The Justice Department declined to comment on Trump’s tweet, spokesman Ian Prior said in an email. The Office of Inspector General says on its website that it’s “a statutorily created independent entity whose mission is to detect and deter waste, fraud, abuse, and misconduct in DOJ programs and personnel, and to promote economy and efficiency in those programs.”
Sessions told reporters on Tuesday that the inspector general would look into Republican claims that FISA standards were abused in the early stages of the FBI investigation into Trump campaign associates and ties to Russians. Trump’s decision to weigh in adds new fuel to concerns about presidential interference that could undermine the Justice Department’s independence.

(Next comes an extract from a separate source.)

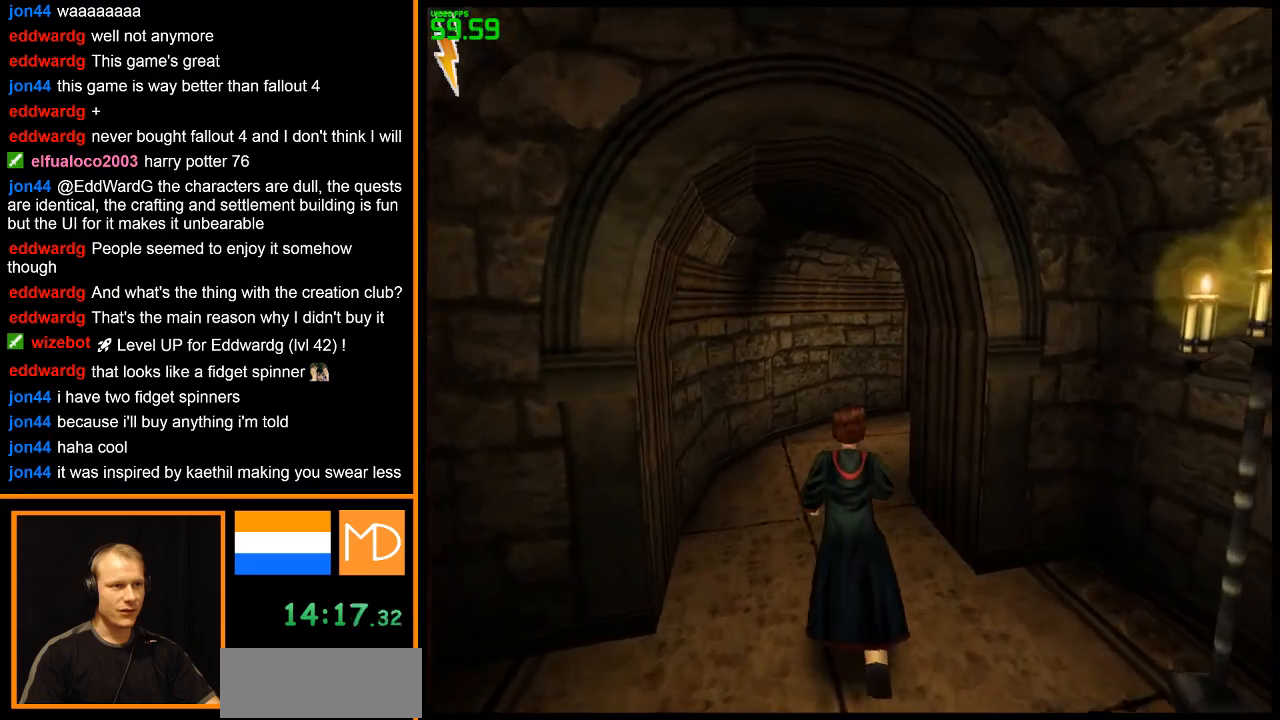
{"keys": ["w"], "mouse": ["right"], "events": []}
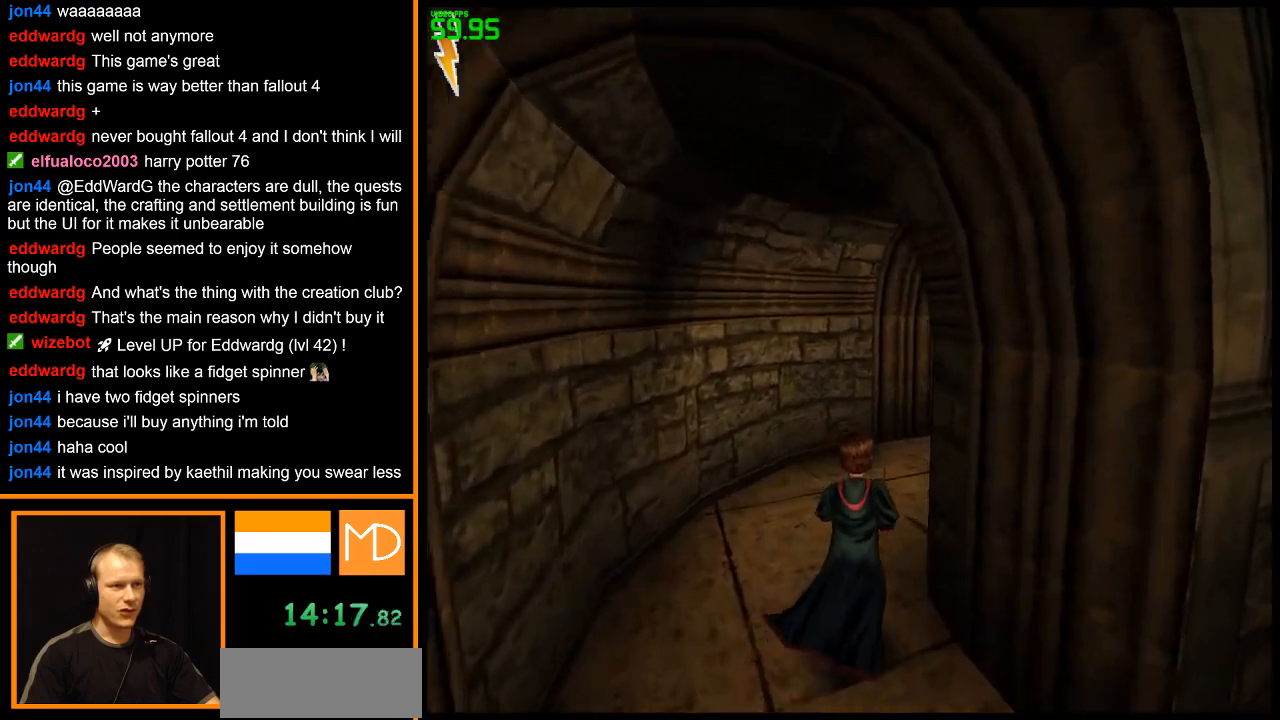
{"keys": ["w"], "mouse": ["right"], "events": []}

“The inspector general will take that as one of the matters they’ll deal with,” Sessions said on Tuesday, concluding that it is “just the appropriate thing.”
Republican members of the House Intelligence Committee, led by Chairman Devin Nunes, have alleged that the FBI and Justice Department were biased against Trump in their handling of the probe into Russia’s interference in the 2016 presidential campaign. A memo that the Republican lawmakers released on Feb. 2 asserts that officials relied primarily on an unverified dossier prepared by former British spy Christopher Steele to obtain a surveillance warrant on Carter Page, a foreign policy adviser on Trump’s campaign. The dossier was largely funded by Clinton’s campaign and Democrats.
Democratic members of the House Intelligence Committee, led by their top-ranking member, Adam Schiff, disputed the claims in their own memo, released in redacted form on Saturday.
Democrats say the Steele dossier wasn’t part of the FBI’s decision to open its counterintelligence investigation, which began in July 2016, well before the bureau received the dossier in September of that the year. While the dossier was cited in the FBI’s initial FISA warrant application in October 2016, the bureau “cited multiple sources to support the case for surveilling Page” and made only “narrow use” of information from Steele’s sources, according to the Democratic memo.
Page had been on the FBI’s radar for many years and a Russian intelligence officer targeted him for recruitment, according to the Democratic memo. The Page warrant was also renewed three times -- in January 2017, April 2017 and June 2017 -- which requires evidence that the surveillance was bearing fruit.